US Dept of Commerce: File-sharing lawsuits don't protect content

A new report from nine entertainment trade groups, including the Recording Industry Association of America (RIAA) and Motion Picture Association of America (MPAA), admits that the mass copyright infringement lawsuits the industry has favored over the past few years are not doing anything to curb piracy in addition to not making them money.

The report was filed with the US Commerce department this week in response to a recent entertainment industry inquiry about "copyright policy, creativity, and innovation in the Internet economy."

The industry makes it clear that they know it’s time to consider new long-term copyright protection methods.

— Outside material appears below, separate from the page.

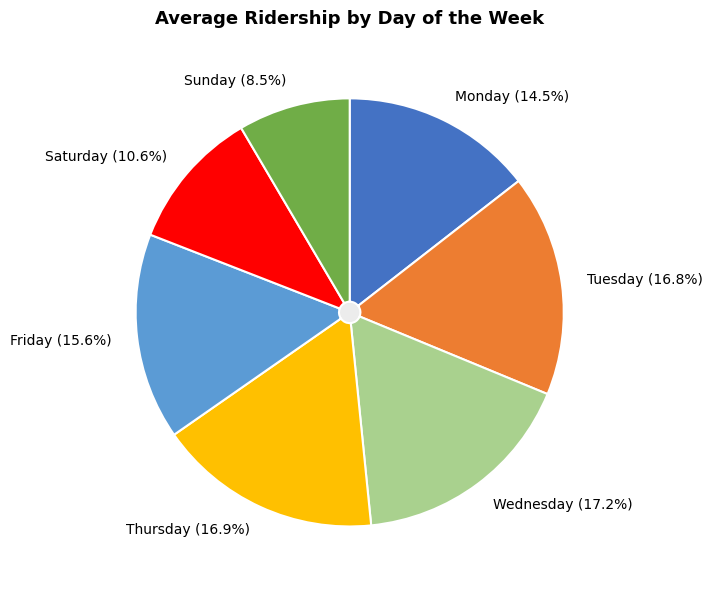

To the nearest percent, what is the average slice percentage?

14%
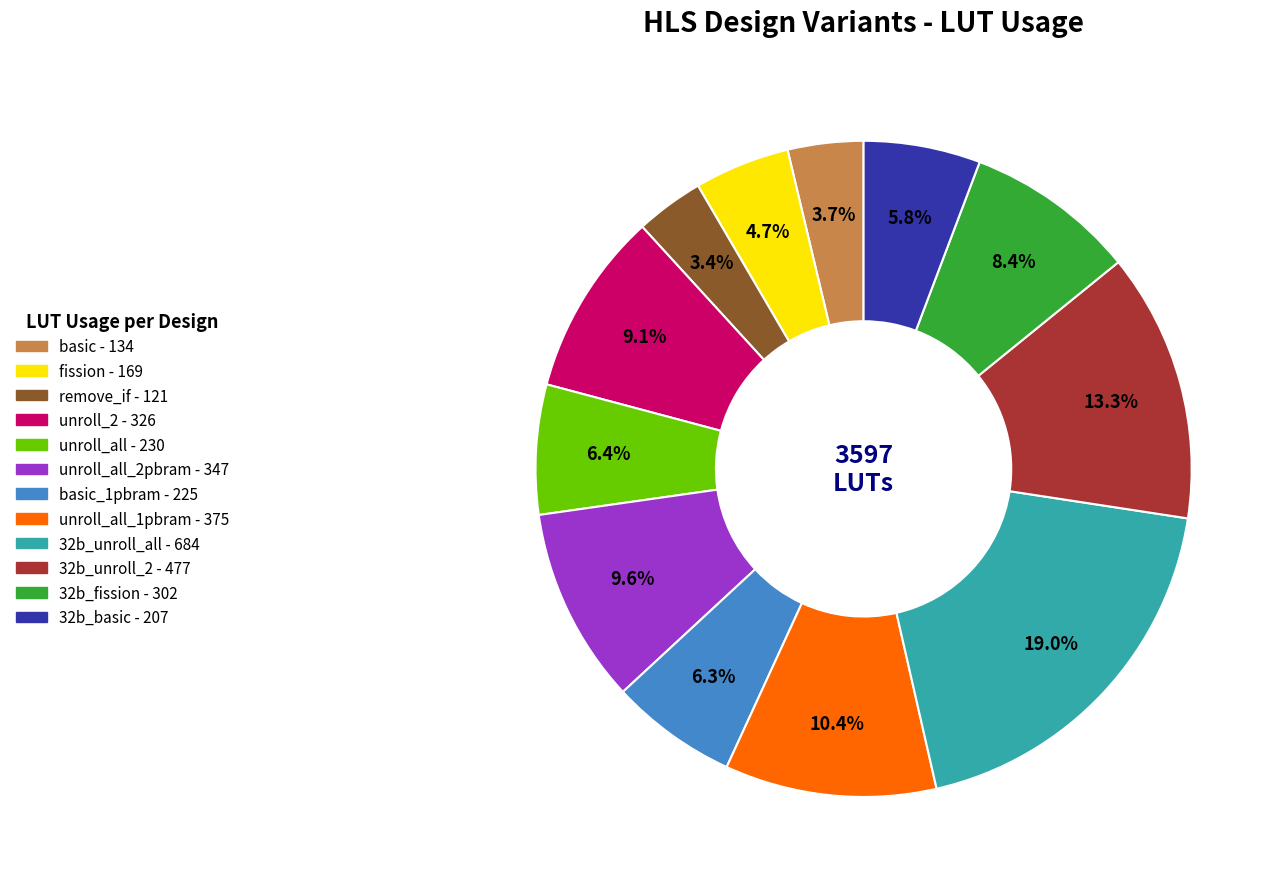

Is there any slice that represents more than half of the pie?

No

"The role of lawsuits in solving the online theft problem is clearly limited," wrote entertainment coalition representatives. "For instance, bringing clear-cut claims against major commercial infringers is not by itself a solution in the long run. These cases take years to litigate and are an enormous resource drain."

Unfortunately, these groups still don’t see anything wrong with their litigation tactics and, instead, seem to blame the fact that defendants are fighting their charges longer than they had anticipated. For example, they mention that, "the LimeWire defendants were able to drag out the litigation for four years. Such massive civil cases do not provide a scalable solution to the full scope of the problem."

They also place blame on the Digital Millennium Copyright Act (DMCA) for containing loopholes that cause a lack of cooperation from internet service providers (ISPs). In the report they refer to these loopholes as "an excuse to do nothing to combat pervasive and even blatant infringement."

So what is their proposed solution? Hunt down a few “repeat infringers” and make an example out of them, of course.

“A credible threat of meaningful sanctions against repeat infringers on non-campus networks would send a powerful message,” a portion of the report reads. “It would not take many such instances to significantly change subscriber behavior and deter millions of other users from casually engaging in copyright theft.”

Well, apparently they’ve not quite realized all of the errors of their ways. The “example” that the RIAA has set with Jammie Thomas-Rasset’s $1.5 million fine likely won’t serve as quite the deterrent they’re hoping for. It’s time to abandon these witch-hunt tactics and think outside the box to find ways to combat piracy that don’t look like extortion rackets.